Today is the age of data. It is the age of digital transformation and the transformation of the industrial manufacturing plant. There are billions of physical devices around the world that are now connected to the Internet that collect and share data, and the term used to refer to this phenomenon is the Internet of Things or IoT.
Apply IoT to industrial manufacturing, and you have the Industrial Internet of Things (IIoT) or Industry 4.0. Factories that have this connectivity and that have the ability to capture and store process data (Big Data) are called Smart Factories. In turn, these smart factories enable smart manufacturing with centralized networks that link assets and that can connect factories digitally worldwide.
But what should be done with this Big Data? How can companies gain insight into this data and use it to improve production processes, team, and plant efficiency? The answer is technology, and it is the common denominator between digital transformation and smart factories.
Technology allows experts to make sense out of the immense amount of captured process data. The key is to democratize this data into the hands of all process experts with self-service analytics. This tool enables real-time learning and data-driven decision making across the manufacturing production process.

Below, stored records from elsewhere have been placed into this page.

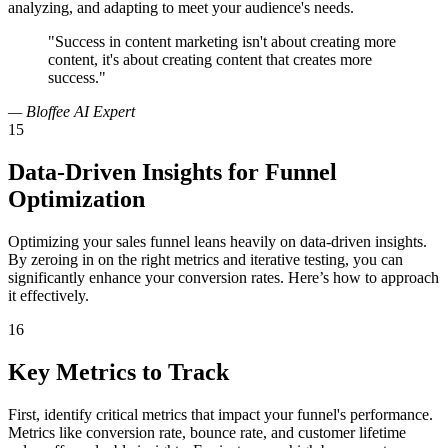
analyzing, and adapting to meet your audience's needs.
"Success in content marketing isn't about creating more
content, it's about creating content that creates more
success."
— Bloffee AI Expert
15
Data-Driven Insights for Funnel
Optimization
Optimizing your sales funnel leans heavily on data-driven insights.
By zeroing in on the right metrics and iterative testing, you can
significantly enhance your conversion rates. Here’s how to approach
it effectively.
16
Key Metrics to Track
First, identify critical metrics that impact your funnel's performance.
Metrics like conversion rate, bounce rate, and customer lifetime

What does a Smart Factory look like?
A smart factory has three essential characteristics: First, it democratizes data and empowers plant personnel with advanced analytics to analyze and interpret plant data enabling them to gain real-time process insights.
Through this data democratization, process experts can build actionable dashboards to monitor production in real time; solve process performance issues; test and verify hypotheses; gain insights from contextual information contained within 3rd party business applications; and improve plant performance.
Second, it uses analytics-driven insights to achieve continuous improvement of operational performance. Its management teams share best practices and have a “start small, scale fast” mindset which enables vertical integration of analytics throughout the entire organization.
Third, personnel use and share operational data across data silos. Individual departments and teams with specific expertise can directly utilize analytics without depending on data scientists. This “self-service” approach enables smart factories to avoid the delays and costs of data science projects, to achieve higher ROI, and to accelerate project time-to-value and time-to-impact.
A Smart Factory’s Success and Production Process Improvements
A smart factory is data-driven, one that allows plant managers to fully utilize its potential to establish cohesive, in-sync process teams and operations. It has integrated data sources with no data silos, clear data governance models, no gatekeepers or manual interactions, and full access to the right resources.
Moreover, its set-up incorporates the three building blocks for data-driven decision making: people, management, and technology. The people are the end users who are the crucial knowledge holders of the processes and who can unlock the hidden value of the data. The management is the driver for success and is the central group that facilitates digitalization and commits to forward thinking and change. The technology, like self-service analytics, breaks data silos ensuring correct, quality, and timely data to all personnel.
Of course, each organizational level plays a part in the plant operation, and by giving process experts an advanced manufacturing self-service analytics platform, management is adopting a forward thinking and competitive strategy to optimize plant data, operations, and personnel. What is achieved is a highly functional and productive team and plant. The results - breakthroughs in productivity, profitability, and competitiveness.